A number of the Keynesians who have earned substantial pay as union advisers have taught the union leaders, over a period of several imperialist wars and military interventions, that the capitalist economic cycle is dead, and that while in between the wars and interventions there may be slight dips in employment, nevertheless the upward curve of capitalist production is a permanent feature of the economy.
Of course, such a spurious doctrine clearly deprives the union leadership of any perspective, and leaves the union membership disarmed when the capitalist crisis breaks out in full force. Thus the union leadership at the present time finds itself in a state of utter confusion, fragmented and divided. Each union bureaucrat plays the role of a satrap of a feudal duchy, rather than leader of an integral part of an organized workers’ organization which could command the allegiance of the most numerous, if not strongest, industrial working class in the capitalist world.
Judging by the rhetoric of these labor lieutenants of American capitalism, it is hard to believe that any of them are aware that they are on the eve of their greatest crisis since the split from the AFL and the formation of the CIO. There seems to be no realization at all that their day-to-day tactics are based on an outmoded strategic conception of the labor movement.
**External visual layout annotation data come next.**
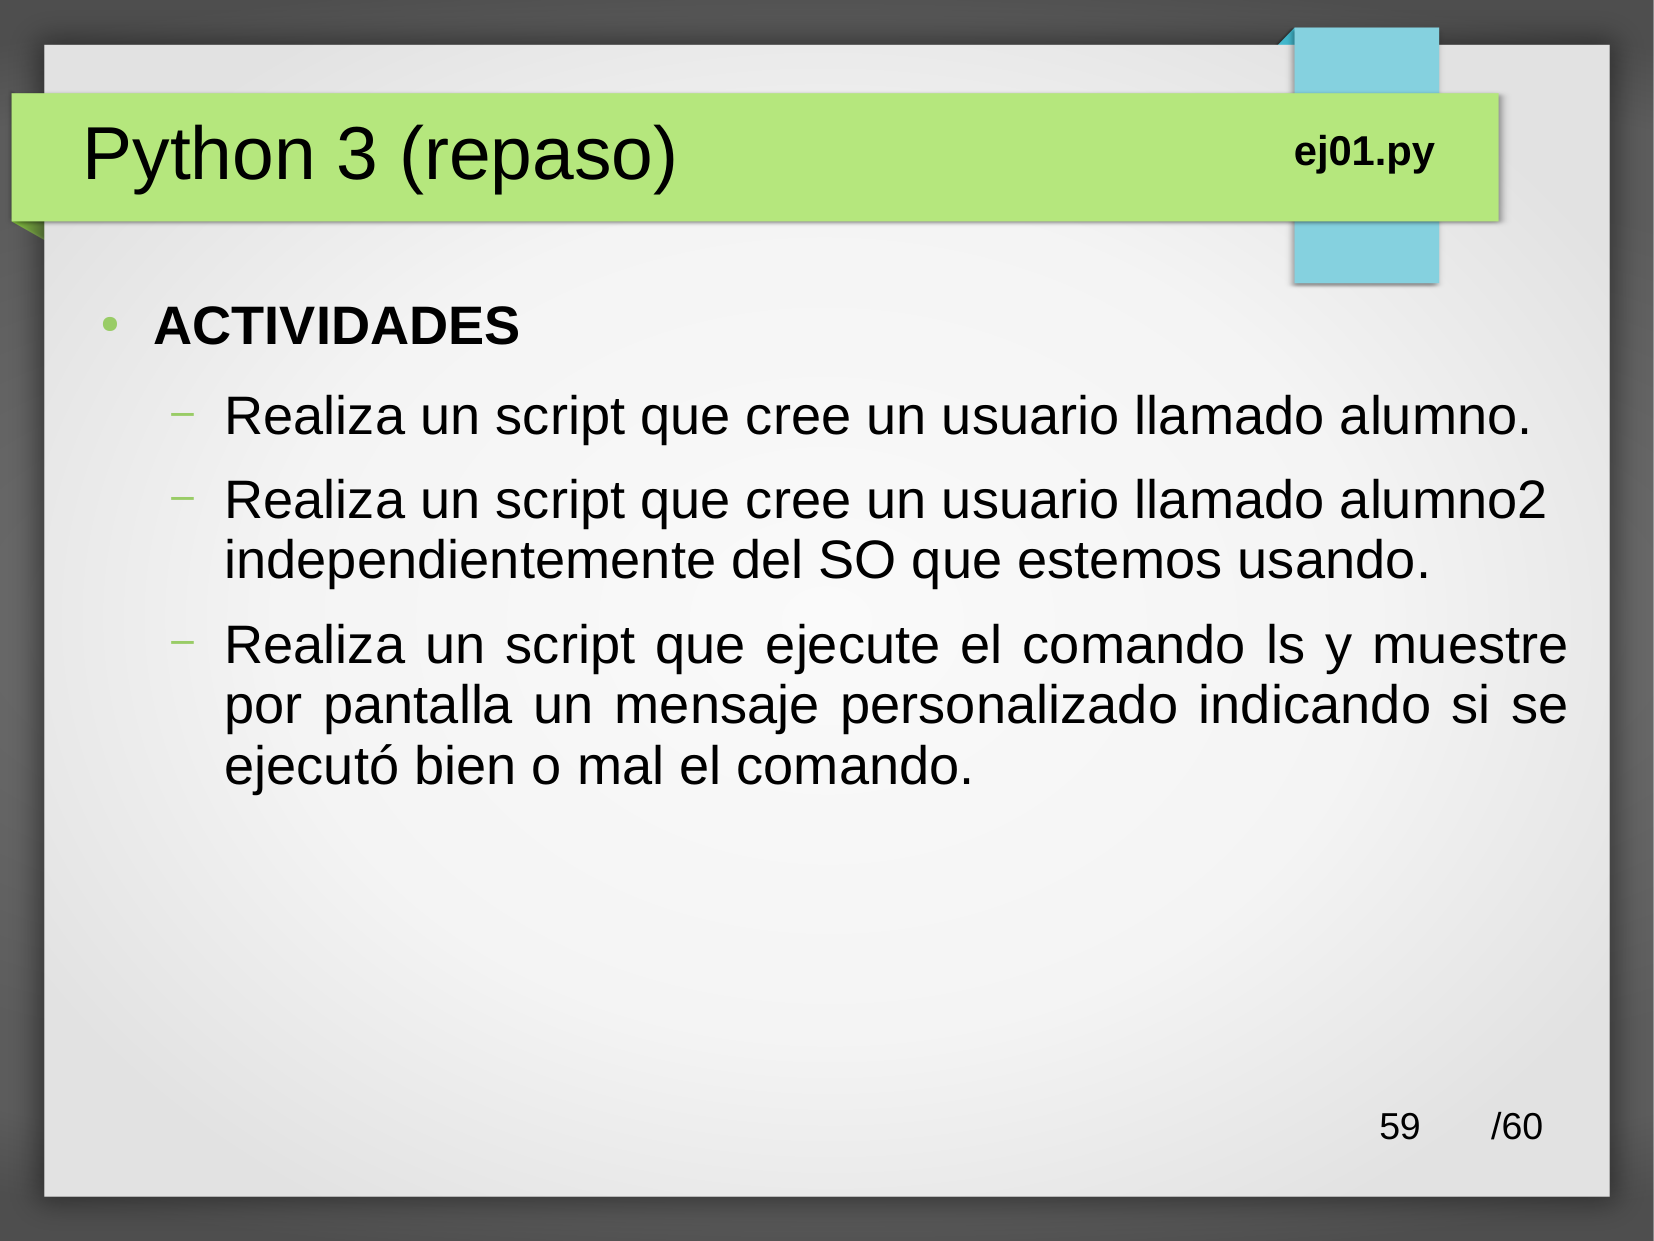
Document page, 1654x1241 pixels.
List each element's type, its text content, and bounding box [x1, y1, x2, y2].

title Python 3 (repaso) [82, 94, 1264, 213]
list ACTIVIDADES Realiza un script que cree un usuario llamado alumno. Realiza un script que cree un usuario llamado alumno2 independientemente del SO que estemos usando. Realiza un script que ejecute el comando ls y muestre por pantalla un mensaje personalizado indicando si se ejecutó bien o mal el comando. [82, 295, 1571, 1015]
text_box /60 [1476, 1098, 1644, 1169]
text_box <número> [1364, 1098, 1476, 1169]
picture [0, 0, 1654, 1241]
text_box ej01.py [1279, 120, 1465, 229]
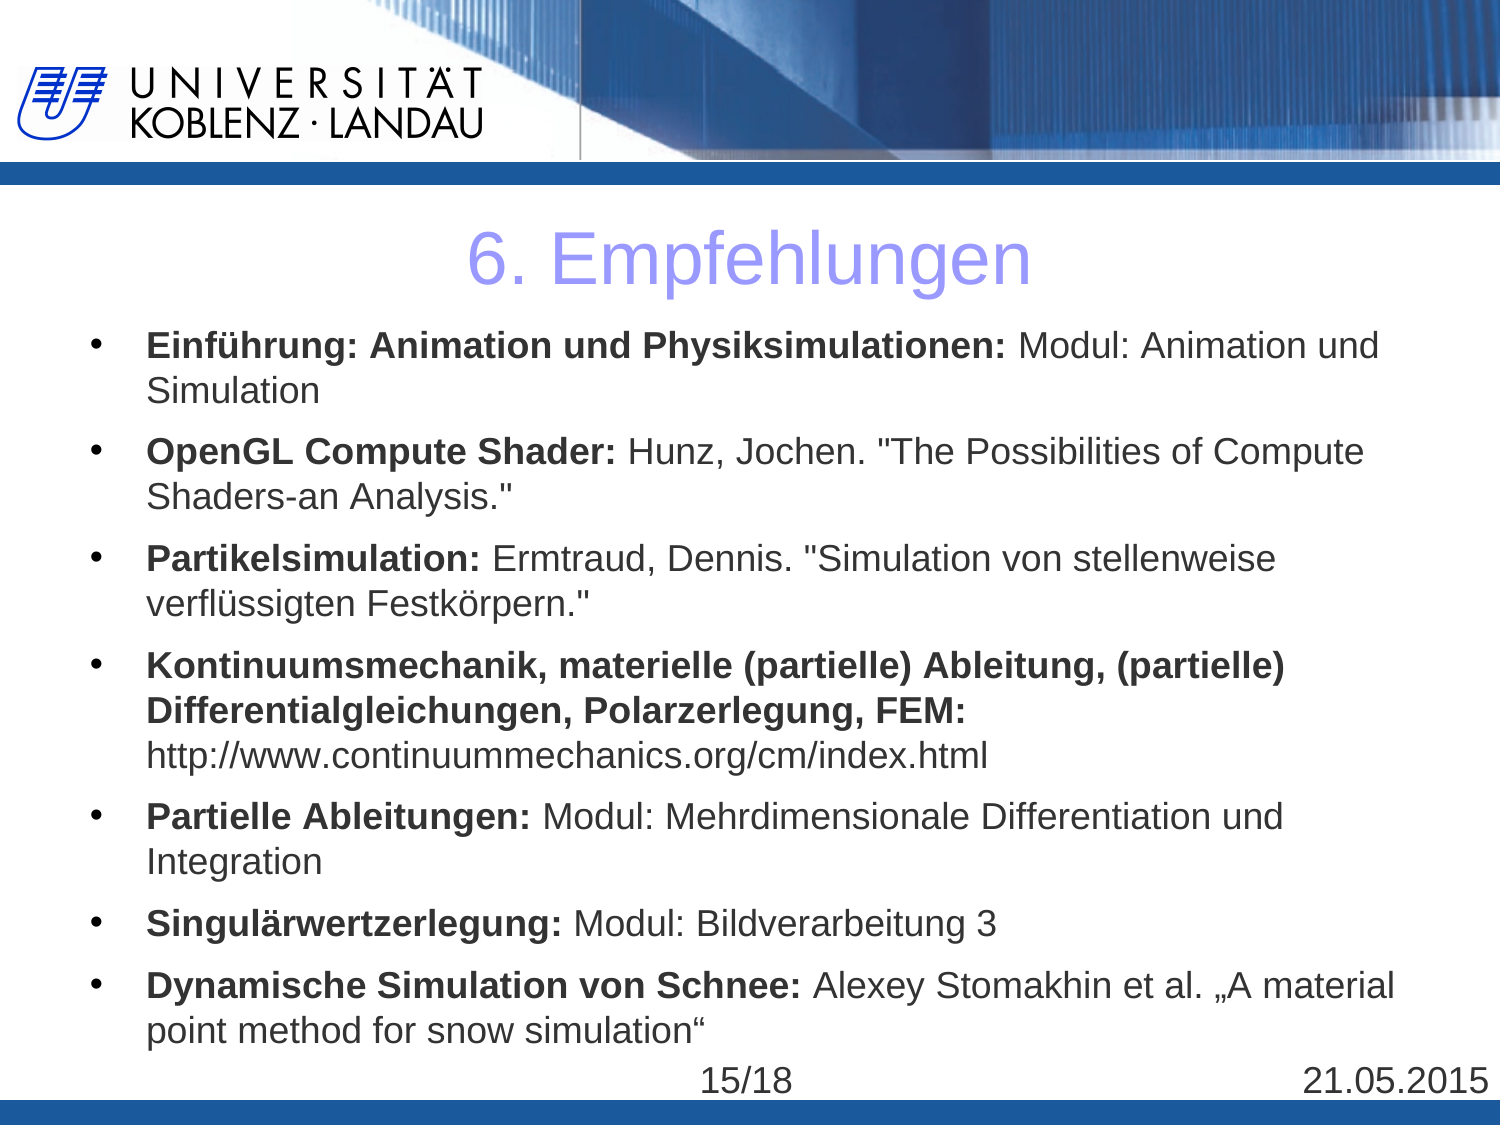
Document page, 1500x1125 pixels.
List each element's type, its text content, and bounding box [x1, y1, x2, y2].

text_box 21.05.2015 [1287, 1048, 1500, 1120]
picture [17, 0, 1500, 160]
list Einführung: Animation und Physiksimulationen: Modul: Animation und Simulation OpenGL Compute Shader: Hunz, Jochen. "The Possibilities of Compute Shaders-an Analysis." Partikelsimulation: Ermtraud, Dennis. "Simulation von stellenweise verflüssigten Festkörpern." Kontinuumsmechanik, materielle (partielle) Ableitung, (partielle) Differentialgleichungen, Polarzerlegung, FEM: http://www.continuummechanics.org/cm/index.html Partielle Ableitungen: Modul: Mehrdimensionale Differentiation und Integration Singulärwertzerlegung: Modul: Bildverarbeitung 3 Dynamische Simulation von Schnee: Alexey Stomakhin et al. „A material point method for snow simulation“ [75, 312, 1426, 1059]
text_box <Nummer>/18 [611, 1048, 881, 1120]
title 6. Empfehlungen [75, 160, 1426, 312]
They do not realize (certainly their public pronouncements give no hint of it) that their entire strategy is based on a presumed upward curve of capitalist production. Their strategy is for a time when the working class objectively, if not subjectively, is on the offensive. This enabled them in the past to obtain such concessions as were within the limits of a policy of class collaboration.
A policy of paralysis
However, the acute economic crisis, on top of the general decline, has but the working class objectively in a defensive position, even though subjectively the workers have become more militant and aggressive. This glaring contradiction between the strategic conceptions of the trade union hierarchy and the objective conditions of the working class spells out a policy of complete paralysis.
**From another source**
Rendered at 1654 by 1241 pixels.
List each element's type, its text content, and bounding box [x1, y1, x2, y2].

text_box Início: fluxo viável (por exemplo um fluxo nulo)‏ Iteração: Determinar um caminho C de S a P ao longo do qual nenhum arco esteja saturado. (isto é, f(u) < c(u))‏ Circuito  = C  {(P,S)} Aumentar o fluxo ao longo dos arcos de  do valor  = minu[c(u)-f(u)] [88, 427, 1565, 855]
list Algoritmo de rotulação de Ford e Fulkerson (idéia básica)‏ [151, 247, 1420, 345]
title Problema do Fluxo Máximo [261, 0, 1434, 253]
A clearer example of a conflict between material conditions and prevailing conceptions could scarcely be conceived.
Under the old false and dogmatic conception inherited from the ruling class, the labor bureaucracy could on occasion make do by a policy of restricting the working class role in the political struggle to a few well-heeled and well-paid legislative lobbyists, who would court “labor friends” to do right by labor, while the trade union bureaucracy attended to negotiating union contracts. This has now become wholly untenable, if it ever was valid at all.
In the throes of an acute economic crisis, when the workers are objectively on the defensive, the full, independent, political and economic mobilization of the workers on a class basis is absolutely indispensable to meet the rapacious offensive of monopoly capital. To do otherwise – that is, to follow the old discredited pattern of legislative lobbing and reliance on labor’s “friends” in the capitalist parties – is to restrict the workers to weapons like bows and arrows in a class war where the enemy employs missiles, tanks, and bombers.
The widening gulf
The gulf that now separates the leaders from the ranks is not yet as wide as it was in the years between 1929 and 1935-36, but it is approaching that.
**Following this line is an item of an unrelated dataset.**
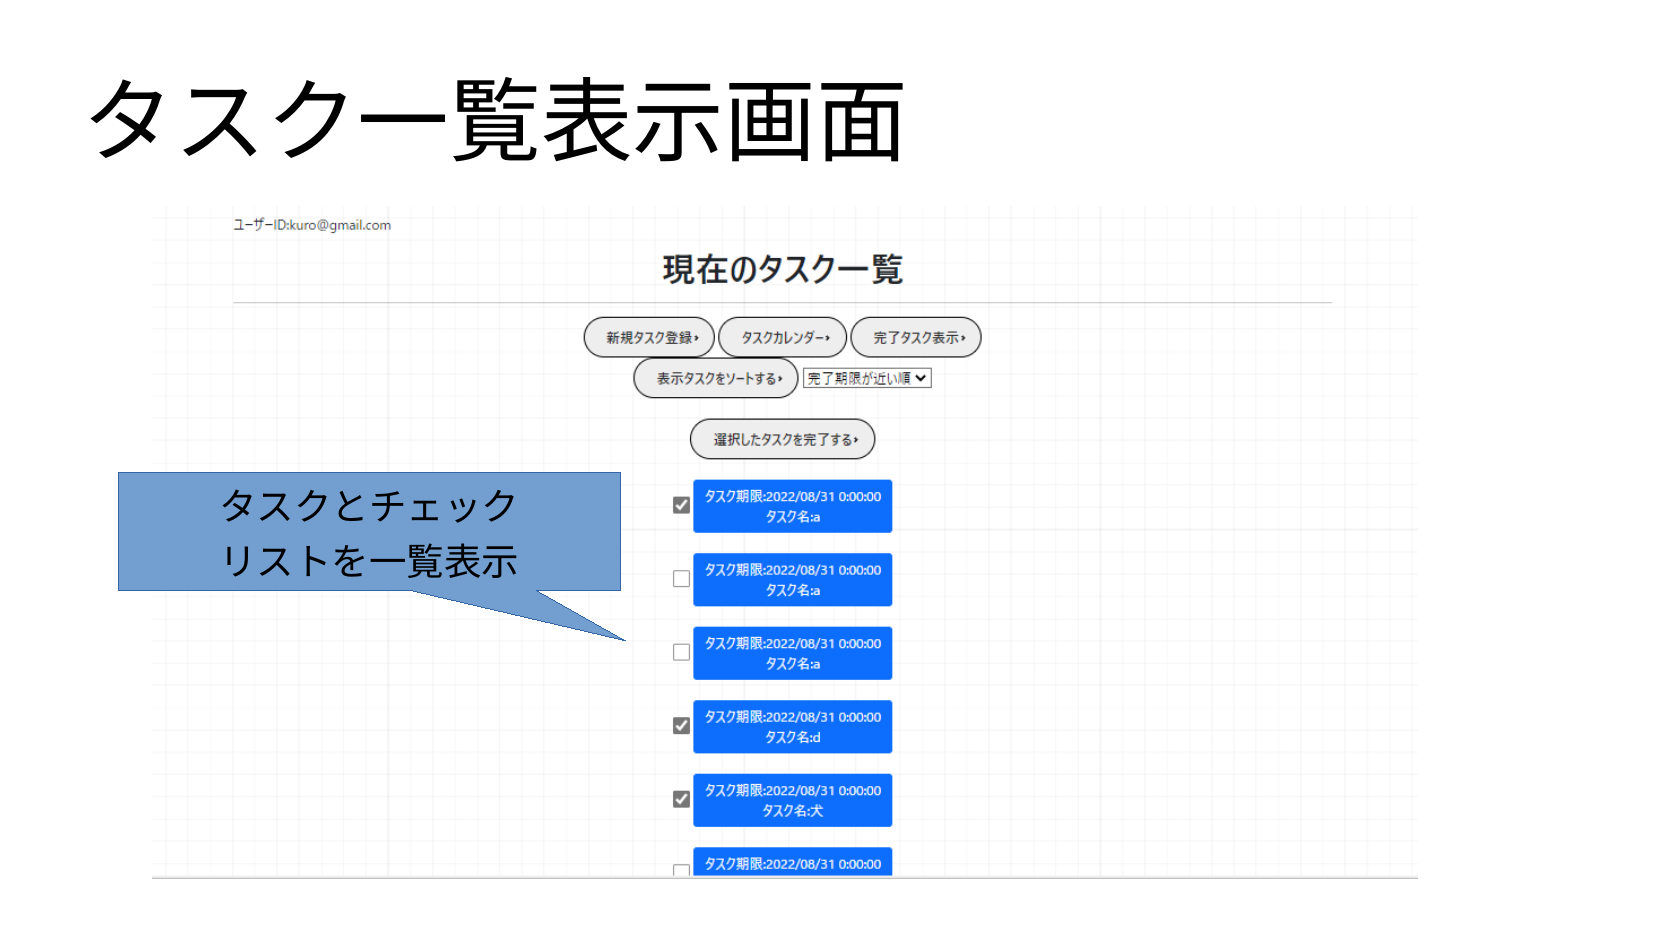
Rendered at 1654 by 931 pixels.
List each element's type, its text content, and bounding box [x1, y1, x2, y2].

When consciousness lags too far behind the swift changes in the material conditions of life, then a social cataclysm becomes inevitable as a compensating factor for the historical imbalance between consciousness and material conditions.
In the arena of the American class struggle, where the dynamism of huge and uninterrupted technological strides imparts an extreme instability in all social relations, such a social cataclysm has the potential not only of driving the lethargic labor bureaucracy out of its seat of power, but of sweeping away the class relations of exploitation.